Channel the entity "Jeff Parker" from beyond the Ether

Wednesday, March 10, 2004

The Portland Show 

This morning I was walking around the neighborhood with Allison in the backpack and stopped by Share-It Square (a play on Sherritt St, where this little project is). The four corners of the intersection have different swap stations, where you can leave things you don't need and pick up something you might want. It's part of a community project to... build community, I guess. There never seems to be anything there that I want, but I like the idea of it and drop clothes and things off there all the time. Today it was a book-on-tape and a comic book I didn't want anymore. One of the stations has a bunch of cups and a thermos setup for people to get free tea or coffee, and the best corner is a kids' playhouse built out of branches and rainguarding material, full of toys and chalkboards and fun stuff. As we strolled back towards home a guy on a bicycle rode by, sporting an enormous flag with Planet Earth on it. Just in case I wasn't sure I was in Portland.

Which reminds me, I was at Richard Finn's Portland Comics Show Sunday, a bi-annual show that boasts the biggest dealer room in the Northwest. It's almost redundant to go to a comics show here, because the whole town is like a comics convention. I think cartoonists are 33% of the population now. Take a good long walk and you stand even odds of either seeing Brian Bendis cycle by you or Joe Sacco buying coffee. I think Alex Maleev just moved here too.

Or you can go to the show at the Coliseum, where I was a guest. Richard rotates through the comics community to give attendees new people to see, and he brings a few in from far away. The line-drawing visitor this day was Billy Tucci, and he was doing a great job of crowd-pleasing. Unfortunately, the line kept naturally wrapping in front of my table, putting me in the bad guy position of telling people to "Vamoose!" and "Scram!". There's a weird thing about Line Mentality, I've seen people watching a line forming and just go get in it even though they don't know what it's for. It has an awesome pull for the group mind, and I guess the same impulse keeps us all driving on the proper side of the road. Of course, people don't look down at me or Anne Timmons and think "huh-- I wonder if they'd like this space clear to meet people and sell books." They think "Billy will sign all of these comics" and "I will watch his movie about hillbillies flying a plane". Tucci himself though is a very nice and thoughtful guy, and he felt horrible that he left some t-shirts sitting on the corner of my table, though I never noticed-- we had nice big tables!

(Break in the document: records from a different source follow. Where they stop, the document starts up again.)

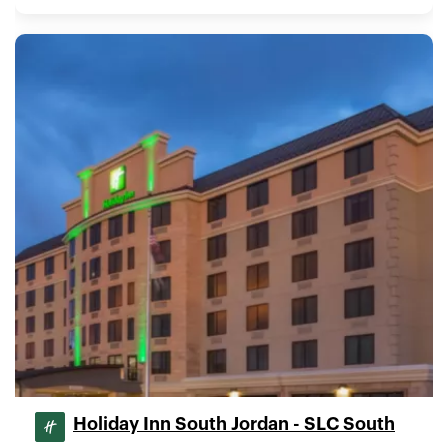
Holiday Inn South Jordan - SLC South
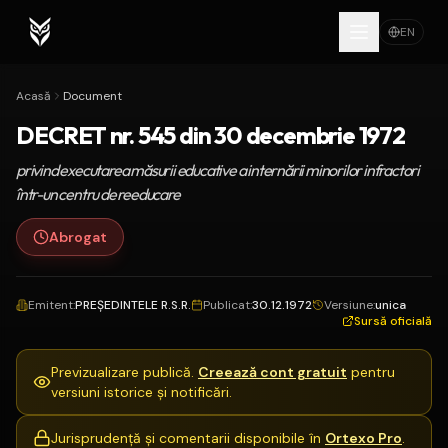
EN
Acasă
Document
DECRET nr. 545 din 30 decembrie 1972
privind executarea măsurii educative a internării minorilor infractori
într-un centru de reeducare
Abrogat
Emitent
:
PREŞEDINTELE R.S.R.
Publicat
:
30.12.1972
Versiune
:
unica
Sursă oficială
Previzualizare publică.
Creează cont gratuit
pentru
versiuni istorice și notificări.
Jurisprudență și comentarii disponibile în
Ortexo Pro
.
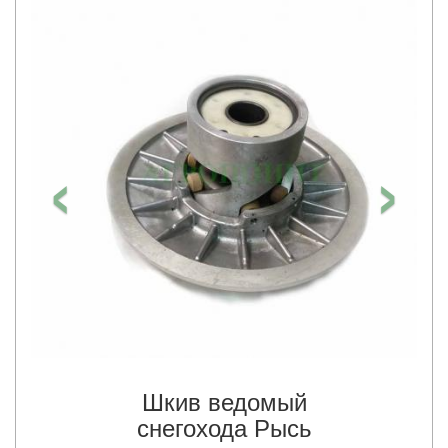
‹
›
Шкив ведомый
снегохода Рысь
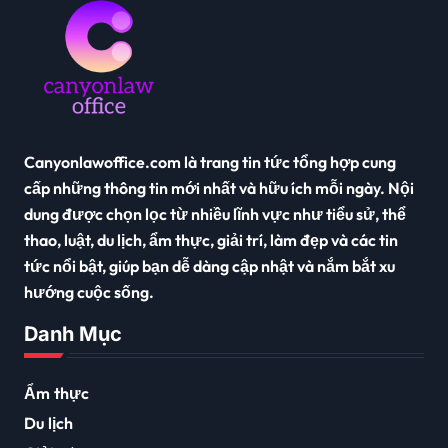
Canyonlawoffice.com là trang tin tức tổng hợp cung
cấp những thông tin mới nhất và hữu ích mỗi ngày. Nội
dung được chọn lọc từ nhiều lĩnh vực như tiểu sử, thể
thao, luật, du lịch, ẩm thực, giải trí, làm đẹp và các tin
tức nổi bật, giúp bạn dễ dàng cập nhật và nắm bắt xu
hướng cuộc sống.
Danh Mục
Ẩm thực
Du lịch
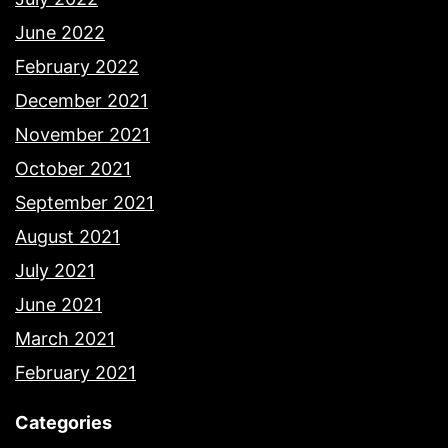
June 2022
February 2022
December 2021
November 2021
October 2021
September 2021
August 2021
July 2021
June 2021
March 2021
February 2021
Categories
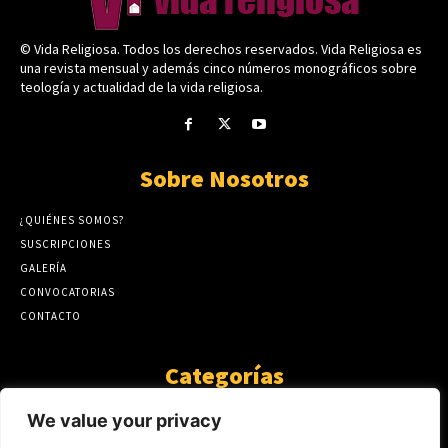
© Vida Religiosa. Todos los derechos reservados. Vida Religiosa es
una revista mensual y además cinco números monográficos sobre
teología y actualidad de la vida religiosa.
Sobre Nosotros
¿QUIÉNES SOMOS?
SUSCRIPCIONES
GALERÍA
CONVOCATORIAS
CONTACTO
Categorías
ARTÍCULOS
1808
We value your privacy
GUANTE DE SEDA
575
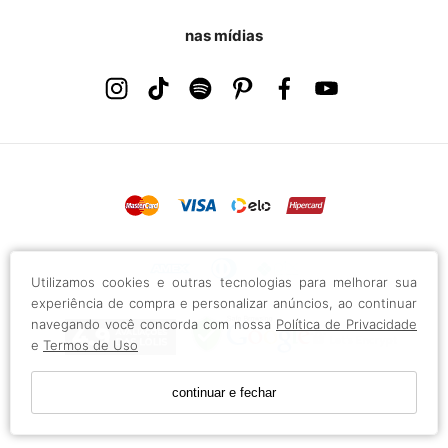
nas mídias
Utilizamos cookies e outras tecnologias para melhorar sua
experiência de compra e personalizar anúncios, ao continuar
navegando você concorda com nossa
Política de Privacidade
e
Termos de Uso
continuar e fechar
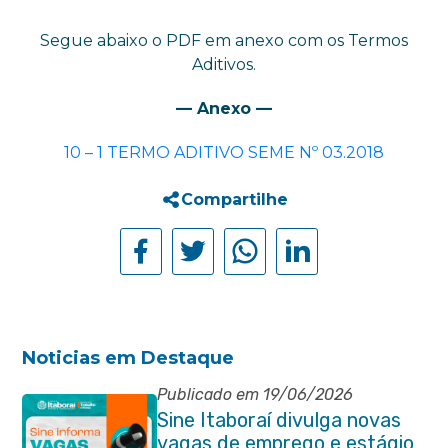
Segue abaixo o PDF em anexo com os Termos
Aditivos.
— Anexo —
10 – 1 TERMO ADITIVO SEME Nº 03.2018
Compartilhe
Noticias em Destaque
Publicado em 19/06/2026
Sine Itaboraí divulga novas
vagas de emprego e estágio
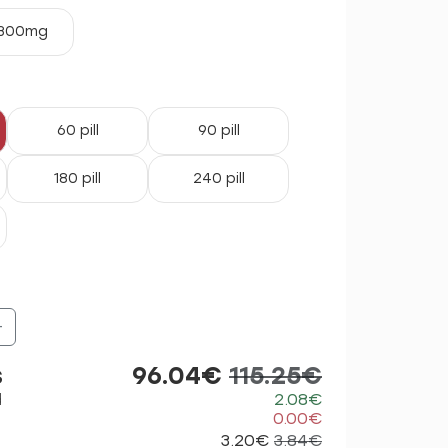
300mg
60 pill
90 pill
180 pill
240 pill
+
s
96.04€
115.25€
d
2.08€
0.00€
3.20€
3.84€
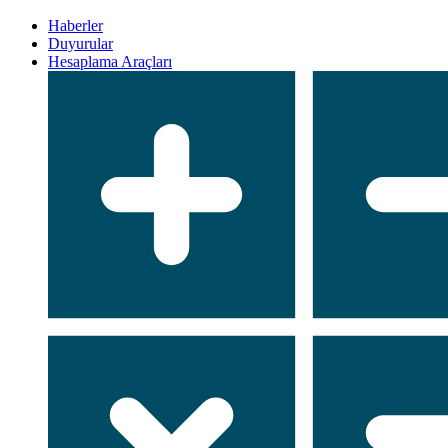
Haberler
Duyurular
Hesaplama Araçları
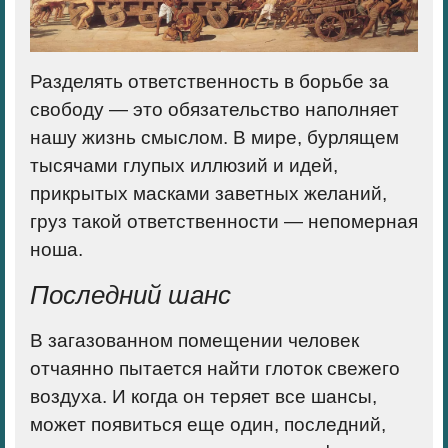
Разделять ответственность в борьбе за
свободу — это обязательство наполняет
нашу жизнь смыслом.
В мире, бурлящем
тысячами глупых иллюзий и идей,
прикрытых масками заветных желаний,
груз такой ответственности — непомерная
ноша.
Последний шанс
В загазованном помещении человек
отчаянно пытается найти глоток свежего
воздуха. И когда он теряет все шансы,
может появиться еще один, последний,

I was so casual about setting up since it was a home show that I forgot half the things I normally bring. Lieber to the rescue. He grabbed some text off my website and made a promo sketch card, then even stopped by Kinko's to print me up a batch. I'll be using these li'l rascals in LA next week, too. I did a couple of sketchbook pieces I was happy with, having had plenty of sleep this time. One was a "Desire" for the web's biggest Sandman collectors, and I finally did a Fantastic Four piece I'd promised Jim D at Emerald City the week before...

I saw my old pal James Dineen from when I worked at Sony Animation, and introduced him to my family. I forgot to tell him that Darwyn Cooke is a big shot in comics now, back then he was a director on the Men in Black cartoon. Speaking of men in black, Matt Haley showed up later, as usual, with a girl. And wearing all black. He said something about some sweet job he had going, but his voice was froggy so I really couldn't pick up any useful details. Haley looks from side to side a lot when he's talking to you, or maybe just to me. The managers from the city's comics retail institutions, Excalibur and Things From Another World were making the rounds. As usual I ask readers I meet where they get their books, and I heard several praises for both stores. There's also a new store in town, Cosmic Monkey, but I've not met them yet. I may get out there this week now that I've got their address.

As the show wound down I talked a bit to Paul Ryan and his wife, and Kurt Busiek set me straight on the fact that Luke Cage didn't say "Sweet Christmas" in the early days. Kurt explains that he either would say "Christmas" or "Sweet Sister!" He might as well have told me there ain't no Santa. The show folks were collecting guests' parking cards and reimbursing the $6, but I'd left mine in the car across the street.

Proving my cartoonist credentials, I lugged my stuff out to the car, got the ticket, and came back in for the six bucks.